Two decades ago, the GPCRs for bitter taste (known as taste family 2 receptors or T2Rs) were discovered in taste bud type II cells on the tongue. There are 25 T2R isoforms in humans[82,83] that detect bitter compounds in food. However, in recent years, the discovery of the T2Rs in extraoral tissues has suggested other roles for these receptors beyond taste, including immune surveillance. A variety of bitter receptors are expressed in the motile cilia in human airway epithelial cells and macrophages which are stimulated by bitter molecules such as denatonium benzoate, thujone from the wormwood plant, sodium thiocyanate, phenylthiocarbamide (PTC), and bitter plant flavonoids. These T2Rs also recognize gram-negative bacterial products such as acyl-homoserine lactone (AHL) and quinolone quorum-sensing molecules, suggesting they may play a role in sensing developing biofilms.
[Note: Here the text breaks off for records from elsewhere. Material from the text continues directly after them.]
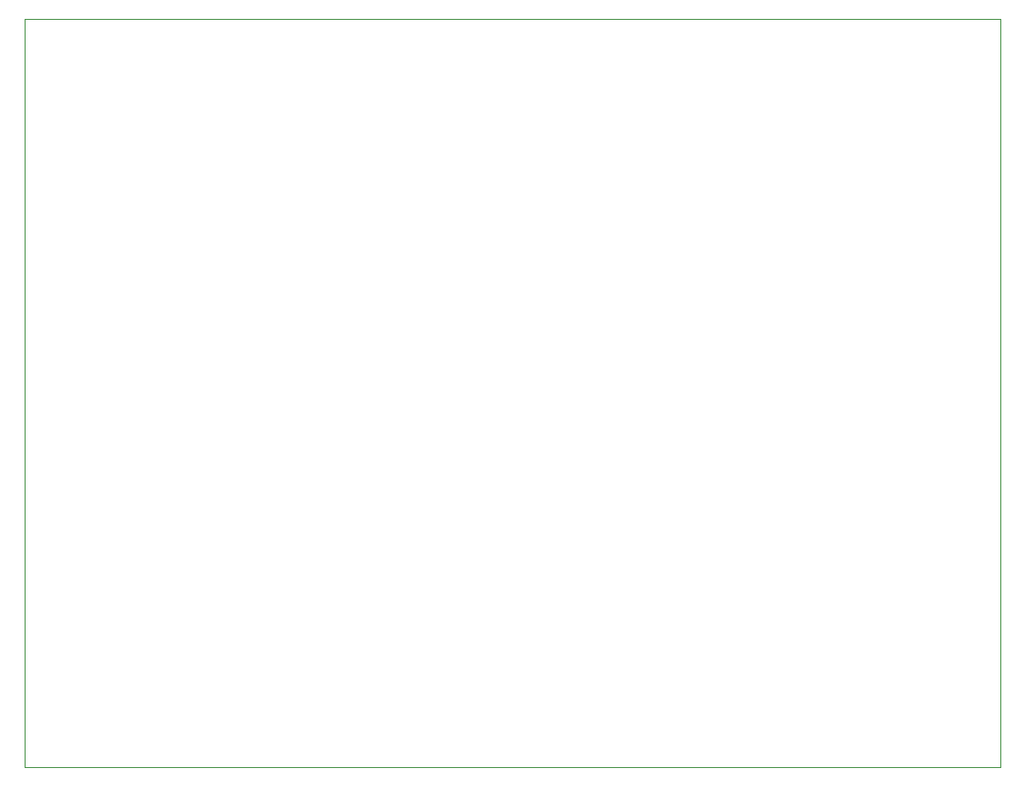
<source format=gbr>
%TF.GenerationSoftware,KiCad,Pcbnew,9.0.3*%
%TF.CreationDate,2025-08-11T18:10:46+02:00*%
%TF.ProjectId,pico-radio-5,7069636f-2d72-4616-9469-6f2d352e6b69,rev?*%
%TF.SameCoordinates,Original*%
%TF.FileFunction,Profile,NP*%
%FSLAX46Y46*%
G04 Gerber Fmt 4.6, Leading zero omitted, Abs format (unit mm)*
G04 Created by KiCad (PCBNEW 9.0.3) date 2025-08-11 18:10:46*
%MOMM*%
%LPD*%
G01*
G04 APERTURE LIST*
%TA.AperFunction,Profile*%
%ADD10C,0.050000*%
%TD*%
G04 APERTURE END LIST*
D10*
X28750000Y-40250000D02*
X114250000Y-40250000D01*
X116000000Y-107250000D02*
X116000000Y-40250000D01*
X116000000Y-107250000D02*
X28750000Y-107250000D01*
X28750000Y-44000000D02*
X28750000Y-40250000D01*
X28750000Y-107250000D02*
X28750000Y-44000000D01*
X114250000Y-40250000D02*
X116000000Y-40250000D01*
M02*

</source>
Stimulation of bitter receptors in sinonasal epithelial cell cilia activates Ca2+-dependent nitric oxide (NO) production which is bactericidal. Additionally, NO can act as a second messenger to stimulate soluble guanylyl cyclase (sGC) and protein kinase G (PKG) to phosphorylate downstream effector proteins within the cilia and increase the ciliary beat frequency and thereby MCC. One T2R isoform expressed in respiratory cilia is T2R38. Common polymorphisms in the TAS2R38 gene that render the T2R38 receptor nonfunctional are associated with increased susceptibility to upper respiratory infection[12,88], susceptibility to chronic rhinosinusitis[89-94], and surgical outcomes after functional endoscopic sinus surgery.
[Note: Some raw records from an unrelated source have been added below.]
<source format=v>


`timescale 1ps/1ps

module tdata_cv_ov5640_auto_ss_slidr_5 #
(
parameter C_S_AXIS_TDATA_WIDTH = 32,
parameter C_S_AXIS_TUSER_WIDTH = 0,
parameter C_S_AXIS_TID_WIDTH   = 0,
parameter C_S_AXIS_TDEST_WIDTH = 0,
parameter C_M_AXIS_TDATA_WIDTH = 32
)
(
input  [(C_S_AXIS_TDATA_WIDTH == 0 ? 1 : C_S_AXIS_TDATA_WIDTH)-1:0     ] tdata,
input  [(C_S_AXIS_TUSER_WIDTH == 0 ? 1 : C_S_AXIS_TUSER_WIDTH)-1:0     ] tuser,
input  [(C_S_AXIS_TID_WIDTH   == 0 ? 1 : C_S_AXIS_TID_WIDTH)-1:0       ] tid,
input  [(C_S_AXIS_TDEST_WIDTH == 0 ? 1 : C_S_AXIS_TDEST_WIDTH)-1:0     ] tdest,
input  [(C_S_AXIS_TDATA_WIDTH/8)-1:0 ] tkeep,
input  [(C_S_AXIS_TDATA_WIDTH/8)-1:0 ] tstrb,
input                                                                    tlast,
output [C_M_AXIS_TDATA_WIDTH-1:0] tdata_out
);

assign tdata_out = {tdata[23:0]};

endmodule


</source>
T2Rs also play other roles in the airway. A different subset of T2R isoforms in non-ciliated solitary chemosensory cells (SCCs), sometimes called tuft cells[44,96], leads to the propagation of Ca2+ to neighboring ciliated cells via gap junctions, triggering the neighboring cells to release anti-microbial peptides such as beta-defensin 1 and 2[96,97], which can permeabilize fungi and both gram-positive and negative bacteria. Moreover, in mouse asthma models, bitter receptor agonists are effective in reducing airway smooth muscle contraction by modulating Ca2+ signaling[98-100].
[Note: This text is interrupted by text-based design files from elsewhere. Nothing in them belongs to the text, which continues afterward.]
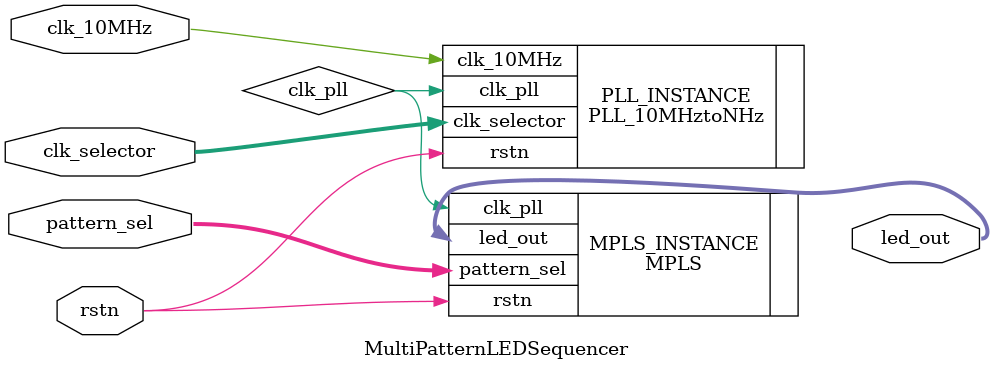
<source format=v>
module MultiPatternLEDSequencer (
    input wire clk_10MHz,
    input wire rstn,
    input wire [1:0] clk_selector,
    input wire [3:0] pattern_sel,
    output wire [7:0] led_out
);

wire clk_pll;

PLL_10MHztoNHz PLL_INSTANCE
(
.clk_10MHz(clk_10MHz),
.rstn(rstn),
.clk_selector(clk_selector),
.clk_pll(clk_pll)
);

MPLS MPLS_INSTANCE
(
.clk_pll(clk_pll),
.rstn(rstn),
.pattern_sel(pattern_sel),
.led_out(led_out)
);


endmodule

</source>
Such studies of primary cells in vitro and patients in vivo suggest that T2Rs may contribute to the recognition of bacterial products similarly to TLR signaling[45,86]. Since T2Rs activate endothelial nitric oxide synthase (eNOS) to acutely produce NO in ciliated cells, targeting this pathway through Akt, which phosphorylates and activates eNOS[101,102] independently of Ca2+, as described below, is possibly a way to activate these innate immune responses in patients with polymorphisms that render specific T2Rs like T2R38 nonfunctional. Akt also has many other downstream targets, including Nrf-2 that play a role in the above innate immune processes. Several of these targets are reviewed below.